=== Input ===

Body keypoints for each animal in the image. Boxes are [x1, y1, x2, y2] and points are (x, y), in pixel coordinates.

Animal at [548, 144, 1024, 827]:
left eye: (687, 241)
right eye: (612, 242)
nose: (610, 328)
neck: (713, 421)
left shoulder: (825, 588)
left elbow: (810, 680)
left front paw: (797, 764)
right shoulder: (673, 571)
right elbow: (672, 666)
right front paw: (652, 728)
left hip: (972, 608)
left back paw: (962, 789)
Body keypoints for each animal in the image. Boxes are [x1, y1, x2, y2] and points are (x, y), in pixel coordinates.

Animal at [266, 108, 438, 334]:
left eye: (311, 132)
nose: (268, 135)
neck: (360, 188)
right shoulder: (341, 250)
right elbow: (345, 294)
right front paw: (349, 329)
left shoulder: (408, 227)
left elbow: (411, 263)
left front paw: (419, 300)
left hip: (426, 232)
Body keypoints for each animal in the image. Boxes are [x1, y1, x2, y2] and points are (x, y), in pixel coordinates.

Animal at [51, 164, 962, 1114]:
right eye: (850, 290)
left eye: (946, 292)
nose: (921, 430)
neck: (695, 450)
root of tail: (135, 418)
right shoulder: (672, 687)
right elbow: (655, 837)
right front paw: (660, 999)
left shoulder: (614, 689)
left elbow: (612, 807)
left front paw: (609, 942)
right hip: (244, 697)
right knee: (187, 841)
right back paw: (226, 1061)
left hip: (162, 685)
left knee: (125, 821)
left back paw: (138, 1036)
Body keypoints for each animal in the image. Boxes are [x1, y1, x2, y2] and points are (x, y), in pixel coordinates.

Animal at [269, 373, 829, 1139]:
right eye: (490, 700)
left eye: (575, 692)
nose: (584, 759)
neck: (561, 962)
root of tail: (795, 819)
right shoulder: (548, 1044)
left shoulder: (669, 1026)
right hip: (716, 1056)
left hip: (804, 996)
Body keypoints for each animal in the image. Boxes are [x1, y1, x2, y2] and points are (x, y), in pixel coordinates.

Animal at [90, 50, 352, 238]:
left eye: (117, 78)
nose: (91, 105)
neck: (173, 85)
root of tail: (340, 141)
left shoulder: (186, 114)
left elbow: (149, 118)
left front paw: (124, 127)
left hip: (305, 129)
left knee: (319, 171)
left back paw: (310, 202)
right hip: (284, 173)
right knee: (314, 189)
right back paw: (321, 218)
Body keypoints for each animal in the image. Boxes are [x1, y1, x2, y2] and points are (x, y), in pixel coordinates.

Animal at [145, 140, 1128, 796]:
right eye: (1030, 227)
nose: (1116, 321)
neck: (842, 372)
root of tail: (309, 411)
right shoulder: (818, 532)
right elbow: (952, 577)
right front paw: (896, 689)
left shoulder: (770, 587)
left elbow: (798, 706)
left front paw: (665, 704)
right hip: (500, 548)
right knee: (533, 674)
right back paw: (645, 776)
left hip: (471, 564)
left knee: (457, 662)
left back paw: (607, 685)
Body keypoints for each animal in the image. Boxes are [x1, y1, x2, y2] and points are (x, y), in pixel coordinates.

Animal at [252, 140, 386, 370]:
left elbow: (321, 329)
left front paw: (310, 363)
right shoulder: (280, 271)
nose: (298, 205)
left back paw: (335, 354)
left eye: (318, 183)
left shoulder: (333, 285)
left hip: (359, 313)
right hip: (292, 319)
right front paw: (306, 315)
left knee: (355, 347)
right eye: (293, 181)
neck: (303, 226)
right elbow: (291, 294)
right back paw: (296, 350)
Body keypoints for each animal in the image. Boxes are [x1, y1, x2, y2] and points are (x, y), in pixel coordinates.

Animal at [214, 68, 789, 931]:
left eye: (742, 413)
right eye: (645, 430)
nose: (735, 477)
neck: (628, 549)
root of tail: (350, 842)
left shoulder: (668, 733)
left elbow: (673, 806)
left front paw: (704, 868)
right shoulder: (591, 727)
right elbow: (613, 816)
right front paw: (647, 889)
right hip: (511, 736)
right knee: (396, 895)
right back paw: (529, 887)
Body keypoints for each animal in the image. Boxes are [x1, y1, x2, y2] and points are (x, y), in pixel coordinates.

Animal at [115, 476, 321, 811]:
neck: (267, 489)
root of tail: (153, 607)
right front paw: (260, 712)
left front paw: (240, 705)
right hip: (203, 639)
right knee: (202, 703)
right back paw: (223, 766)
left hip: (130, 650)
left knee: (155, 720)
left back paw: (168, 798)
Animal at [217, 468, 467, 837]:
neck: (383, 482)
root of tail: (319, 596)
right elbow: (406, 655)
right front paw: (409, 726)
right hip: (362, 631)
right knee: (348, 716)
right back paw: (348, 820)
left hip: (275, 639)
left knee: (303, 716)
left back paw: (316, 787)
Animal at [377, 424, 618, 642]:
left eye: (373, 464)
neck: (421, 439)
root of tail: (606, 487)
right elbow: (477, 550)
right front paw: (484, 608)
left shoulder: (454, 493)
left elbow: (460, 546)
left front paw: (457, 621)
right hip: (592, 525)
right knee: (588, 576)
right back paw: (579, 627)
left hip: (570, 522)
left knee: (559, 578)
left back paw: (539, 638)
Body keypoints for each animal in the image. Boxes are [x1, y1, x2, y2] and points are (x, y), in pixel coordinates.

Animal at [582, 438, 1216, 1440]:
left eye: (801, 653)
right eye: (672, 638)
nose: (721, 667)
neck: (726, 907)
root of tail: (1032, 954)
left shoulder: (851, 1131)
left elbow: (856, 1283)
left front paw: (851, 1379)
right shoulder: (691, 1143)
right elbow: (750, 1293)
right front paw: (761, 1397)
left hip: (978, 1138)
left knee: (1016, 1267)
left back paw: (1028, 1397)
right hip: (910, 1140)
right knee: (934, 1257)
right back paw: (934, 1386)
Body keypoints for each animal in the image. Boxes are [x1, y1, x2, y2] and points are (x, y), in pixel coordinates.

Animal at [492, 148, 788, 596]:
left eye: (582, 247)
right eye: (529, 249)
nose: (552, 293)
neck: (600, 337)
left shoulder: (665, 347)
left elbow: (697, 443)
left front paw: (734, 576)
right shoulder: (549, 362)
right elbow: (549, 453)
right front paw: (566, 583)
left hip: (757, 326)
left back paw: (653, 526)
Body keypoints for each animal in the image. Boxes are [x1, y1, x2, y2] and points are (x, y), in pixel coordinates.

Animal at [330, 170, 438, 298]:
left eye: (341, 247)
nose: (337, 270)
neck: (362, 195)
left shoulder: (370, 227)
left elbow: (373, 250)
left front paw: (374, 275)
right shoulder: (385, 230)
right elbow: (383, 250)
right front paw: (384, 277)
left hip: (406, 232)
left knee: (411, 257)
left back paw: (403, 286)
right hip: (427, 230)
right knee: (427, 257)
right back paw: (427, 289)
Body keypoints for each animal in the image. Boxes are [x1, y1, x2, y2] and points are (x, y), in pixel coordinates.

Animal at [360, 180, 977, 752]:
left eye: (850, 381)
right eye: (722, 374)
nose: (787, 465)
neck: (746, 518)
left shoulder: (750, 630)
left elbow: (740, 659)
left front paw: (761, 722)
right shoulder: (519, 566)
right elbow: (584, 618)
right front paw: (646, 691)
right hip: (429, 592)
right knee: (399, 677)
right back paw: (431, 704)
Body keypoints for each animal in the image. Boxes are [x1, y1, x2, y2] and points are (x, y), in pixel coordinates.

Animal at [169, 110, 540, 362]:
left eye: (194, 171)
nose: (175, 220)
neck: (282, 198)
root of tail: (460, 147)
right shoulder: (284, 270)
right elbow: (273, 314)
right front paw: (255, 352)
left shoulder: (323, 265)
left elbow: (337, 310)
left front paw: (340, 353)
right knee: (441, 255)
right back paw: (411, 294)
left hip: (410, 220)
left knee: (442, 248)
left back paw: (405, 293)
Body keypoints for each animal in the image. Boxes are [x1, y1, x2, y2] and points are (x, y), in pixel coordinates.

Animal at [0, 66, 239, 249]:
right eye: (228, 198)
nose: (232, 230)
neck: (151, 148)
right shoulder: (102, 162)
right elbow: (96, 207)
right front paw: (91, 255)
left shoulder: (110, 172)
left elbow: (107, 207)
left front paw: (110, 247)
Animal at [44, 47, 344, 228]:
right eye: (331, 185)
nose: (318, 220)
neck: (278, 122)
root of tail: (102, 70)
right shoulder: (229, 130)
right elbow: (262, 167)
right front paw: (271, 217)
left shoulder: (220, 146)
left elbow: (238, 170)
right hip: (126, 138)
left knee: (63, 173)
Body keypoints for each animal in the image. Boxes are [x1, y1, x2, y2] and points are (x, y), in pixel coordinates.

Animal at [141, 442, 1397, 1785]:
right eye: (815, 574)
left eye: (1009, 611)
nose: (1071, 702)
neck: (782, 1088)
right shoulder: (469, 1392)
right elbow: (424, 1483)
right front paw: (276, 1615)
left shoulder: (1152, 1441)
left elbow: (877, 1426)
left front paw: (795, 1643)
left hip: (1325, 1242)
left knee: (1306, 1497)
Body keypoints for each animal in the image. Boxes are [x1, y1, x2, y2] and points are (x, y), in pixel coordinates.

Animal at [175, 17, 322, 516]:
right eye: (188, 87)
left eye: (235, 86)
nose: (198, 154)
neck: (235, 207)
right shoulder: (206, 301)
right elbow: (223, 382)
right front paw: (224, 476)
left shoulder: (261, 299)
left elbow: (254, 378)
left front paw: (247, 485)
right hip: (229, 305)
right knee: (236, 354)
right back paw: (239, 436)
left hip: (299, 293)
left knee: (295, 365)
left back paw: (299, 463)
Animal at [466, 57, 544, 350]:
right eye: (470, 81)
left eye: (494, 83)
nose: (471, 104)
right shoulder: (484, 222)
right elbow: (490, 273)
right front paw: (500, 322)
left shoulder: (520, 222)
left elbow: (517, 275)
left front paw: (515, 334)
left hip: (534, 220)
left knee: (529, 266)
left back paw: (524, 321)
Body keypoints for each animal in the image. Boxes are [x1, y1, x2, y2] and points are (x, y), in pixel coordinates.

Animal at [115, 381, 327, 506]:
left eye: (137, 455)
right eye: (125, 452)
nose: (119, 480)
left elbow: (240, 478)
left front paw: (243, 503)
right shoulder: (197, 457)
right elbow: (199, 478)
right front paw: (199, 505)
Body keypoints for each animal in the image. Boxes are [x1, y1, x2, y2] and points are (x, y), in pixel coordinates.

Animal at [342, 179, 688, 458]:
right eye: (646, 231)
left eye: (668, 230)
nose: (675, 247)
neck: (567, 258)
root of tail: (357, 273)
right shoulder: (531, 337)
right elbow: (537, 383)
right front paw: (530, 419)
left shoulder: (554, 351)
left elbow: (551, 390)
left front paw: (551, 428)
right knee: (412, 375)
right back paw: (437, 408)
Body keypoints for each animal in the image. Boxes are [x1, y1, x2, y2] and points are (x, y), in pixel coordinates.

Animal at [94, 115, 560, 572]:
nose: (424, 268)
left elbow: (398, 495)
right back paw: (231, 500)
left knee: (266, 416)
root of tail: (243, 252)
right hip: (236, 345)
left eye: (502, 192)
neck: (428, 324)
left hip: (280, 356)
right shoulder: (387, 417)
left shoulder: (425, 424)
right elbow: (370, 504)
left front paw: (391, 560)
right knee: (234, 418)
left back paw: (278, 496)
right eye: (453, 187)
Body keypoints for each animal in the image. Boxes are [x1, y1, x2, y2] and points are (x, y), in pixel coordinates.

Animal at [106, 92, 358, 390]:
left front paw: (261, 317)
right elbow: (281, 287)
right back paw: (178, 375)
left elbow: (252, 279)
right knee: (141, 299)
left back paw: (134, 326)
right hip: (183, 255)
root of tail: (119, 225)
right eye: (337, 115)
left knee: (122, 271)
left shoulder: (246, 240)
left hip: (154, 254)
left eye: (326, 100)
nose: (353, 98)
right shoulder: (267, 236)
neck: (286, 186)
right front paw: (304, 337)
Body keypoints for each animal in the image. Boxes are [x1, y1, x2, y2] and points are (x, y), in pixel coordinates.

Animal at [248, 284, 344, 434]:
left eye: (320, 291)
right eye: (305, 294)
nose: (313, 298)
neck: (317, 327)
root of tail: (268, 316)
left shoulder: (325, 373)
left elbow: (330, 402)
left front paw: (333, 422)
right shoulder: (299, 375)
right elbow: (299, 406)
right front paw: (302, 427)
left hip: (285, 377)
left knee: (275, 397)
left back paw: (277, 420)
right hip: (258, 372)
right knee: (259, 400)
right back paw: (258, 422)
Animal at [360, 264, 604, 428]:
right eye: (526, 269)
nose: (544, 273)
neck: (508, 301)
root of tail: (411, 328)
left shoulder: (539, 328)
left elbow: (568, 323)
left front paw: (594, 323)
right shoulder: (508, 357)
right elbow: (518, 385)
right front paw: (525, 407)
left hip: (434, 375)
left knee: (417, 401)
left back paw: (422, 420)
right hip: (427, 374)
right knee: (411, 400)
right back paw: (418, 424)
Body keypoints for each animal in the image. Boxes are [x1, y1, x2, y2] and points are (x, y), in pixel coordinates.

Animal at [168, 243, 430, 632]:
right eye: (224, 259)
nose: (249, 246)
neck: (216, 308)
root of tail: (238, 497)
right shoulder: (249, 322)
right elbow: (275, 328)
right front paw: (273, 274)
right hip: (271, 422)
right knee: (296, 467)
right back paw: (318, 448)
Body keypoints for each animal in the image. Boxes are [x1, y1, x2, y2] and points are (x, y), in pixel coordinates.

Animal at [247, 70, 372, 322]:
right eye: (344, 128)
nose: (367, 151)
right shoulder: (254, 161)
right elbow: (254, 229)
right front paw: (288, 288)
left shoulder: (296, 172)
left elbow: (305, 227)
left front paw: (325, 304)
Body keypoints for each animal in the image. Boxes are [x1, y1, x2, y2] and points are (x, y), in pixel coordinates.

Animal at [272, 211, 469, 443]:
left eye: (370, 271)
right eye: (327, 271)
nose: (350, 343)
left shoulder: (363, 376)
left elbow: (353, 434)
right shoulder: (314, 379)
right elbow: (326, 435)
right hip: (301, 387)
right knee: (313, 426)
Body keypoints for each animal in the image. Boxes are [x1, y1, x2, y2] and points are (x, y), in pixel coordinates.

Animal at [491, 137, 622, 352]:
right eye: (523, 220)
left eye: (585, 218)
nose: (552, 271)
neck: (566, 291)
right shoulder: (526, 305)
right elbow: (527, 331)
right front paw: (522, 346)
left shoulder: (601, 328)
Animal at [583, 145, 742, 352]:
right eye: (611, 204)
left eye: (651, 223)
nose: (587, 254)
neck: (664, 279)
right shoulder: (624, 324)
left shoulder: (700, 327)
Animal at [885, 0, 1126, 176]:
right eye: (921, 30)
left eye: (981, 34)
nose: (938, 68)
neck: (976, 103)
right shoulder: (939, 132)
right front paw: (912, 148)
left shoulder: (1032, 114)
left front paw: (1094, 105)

===

* _Work task_
Among the entries above, find the line with "right shoulder: (267, 236)" and the line with "right shoulder: (508, 357)"; give again exactly these two lines and all lines between them.

* _Result of the task_
right shoulder: (267, 236)
neck: (286, 186)
right front paw: (304, 337)
Body keypoints for each animal in the image. Boxes are [x1, y1, x2, y2] and points are (x, y), in pixel coordinates.

Animal at [248, 284, 344, 434]:
left eye: (320, 291)
right eye: (305, 294)
nose: (313, 298)
neck: (317, 327)
root of tail: (268, 316)
left shoulder: (325, 373)
left elbow: (330, 402)
left front paw: (333, 422)
right shoulder: (299, 375)
right elbow: (299, 406)
right front paw: (302, 427)
left hip: (285, 377)
left knee: (275, 397)
left back paw: (277, 420)
right hip: (258, 372)
right knee: (259, 400)
right back paw: (258, 422)
Animal at [360, 264, 604, 428]:
right eye: (526, 269)
nose: (544, 273)
neck: (508, 301)
root of tail: (411, 328)
left shoulder: (539, 328)
left elbow: (568, 323)
left front paw: (594, 323)
right shoulder: (508, 357)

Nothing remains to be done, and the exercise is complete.